New Delhi (IANS) A day after the Supreme Court dismissed petitions seeking a probe into the Rafale deal, the political dogfight over the issue intensified with the Congress accusing the Narendra Modi government of "misleading" the apex court that resulted in "factual bloomers" in the judgment. The opposition party demanded that the Attorney General and the Comptroller and Auditor General (CAG) be summoned by the Public Accounts Committee (PAC) of Parliament in this connection.
The Centre's ruling BJP, which has been touting the verdict as a "clean chit", hit back charging the Congress with trying to sabotage the country's security preparedness by raking up the deal again and again.
The CAG report, relying on which the Supreme Court dismissed the petitions, turned out to be the latest flashpoint over the Modi government's decision to buy 36 French-built fighters.
While the Chief Justice of India Ranjan Gogoi-led bench in the verdict said that the "pricing details have been shared with the CAG, and the report of the CAG has been examined by the Public Accounts Committee (PAC)", the Congress maintained that "no portion of the CAG report has been placed before Parliament or placed in the public domain".
Keeping the pot boiling, PAC Chairman and senior Congress leader Mallikarjun Kharge said he will press for summoning the Attorney General and the CAG to ask them when was the public auditor's report tabled and when did the PAC examine it.
"The government lied in the Court that the CAG report was presented in the House and in PAC. They also told the Court that the PAC has probed it. They claimed that the report was in the public domain. Where is it," Kharge told the media here.
He said the CAG will be questioned as to when was the report presented, when was it accepted, when was it brought to PAC, when was the evidence taken and when was it presented in Parliament.
Subsequently addressing a media conference here, Congress leader and advocate Kapil Sibal said the Supreme Court verdict had "factual bloomers" for which the Modi-led Centre was responsible.
"There are factual bloomers in the judgment for which the government is responsible and not the court. If you give wrong facts to the court and on that basis, the court makes factual assertions, in that case, it's the government which is responsible," said Sibal.
He also asserted that the apex court was neither the right forum to examine the corruption in the deal nor the verdict was a "clean chit" for the BJP-led Centre.
"The Supreme Court is not the appropriate forum because, it cannot examine all the file notings or examine witnesses on oath including Prime Minister Narendra Modi, who needs to be questioned as also defense ministry officials.
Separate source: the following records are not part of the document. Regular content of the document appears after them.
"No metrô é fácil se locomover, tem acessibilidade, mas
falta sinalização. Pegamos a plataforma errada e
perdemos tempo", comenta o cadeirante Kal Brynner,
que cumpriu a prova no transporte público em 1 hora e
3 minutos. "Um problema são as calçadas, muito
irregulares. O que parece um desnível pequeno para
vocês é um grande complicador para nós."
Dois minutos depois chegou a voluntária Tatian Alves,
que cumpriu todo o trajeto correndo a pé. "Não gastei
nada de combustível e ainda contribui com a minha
"It is childish that the government and the BJP are claiming victory," Sibal said ridiculing Home Minister Rajnath Singh, Finance Minister Arun Jaitley and Defence Minister Nirmala Sitharaman for their assertions that the verdict was a clean chit to the Modi government and accusing the Congress of jeopardizing national security by politicizing the defense deal.
"The court said that it cannot go into issues of pricing and matters relating to technical suitability of the jets, so how can the government claim that the deal is clean and there is no corruption. The court nowhere said that" Sibal said iterating that only a Joint Parliamentary Committee (JPC) probe can unearth the "corruption and crony capitalism" in the deal.
Meanwhile, the Bharatiya Janata Party continued its attack on the Congress saying the grand old party was trying to "sabotage India's security preparedness by raking up the Rafale deal issue, despite the Supreme Court ruling that there was no need for a probe".
"This is nothing but sabotage of our security preparedness. We have already said that (Congress President) Rahul Gandhi owes an apology to the nation, to the defense forces and Lok Sabha also," Union Minister for Information and Broadcasting Prakash Javadekar told the media in Panaji.
"The Supreme Court has clearly exposed the falsehood of Congress and also gave a clean chit to the deal by saying that no further inquiry was needed. Still, if the Congress persists with the issue, the only conclusion is that it wants to stop the deal which will weaken the security preparedness of the country," he added.
The Supreme Court on Friday junked the pleas seeking a court-monitored probe into the alleged financial and procedural "irregularities" in the Rafale deal, but the issue has continued to reverberate both inside and outside parliament.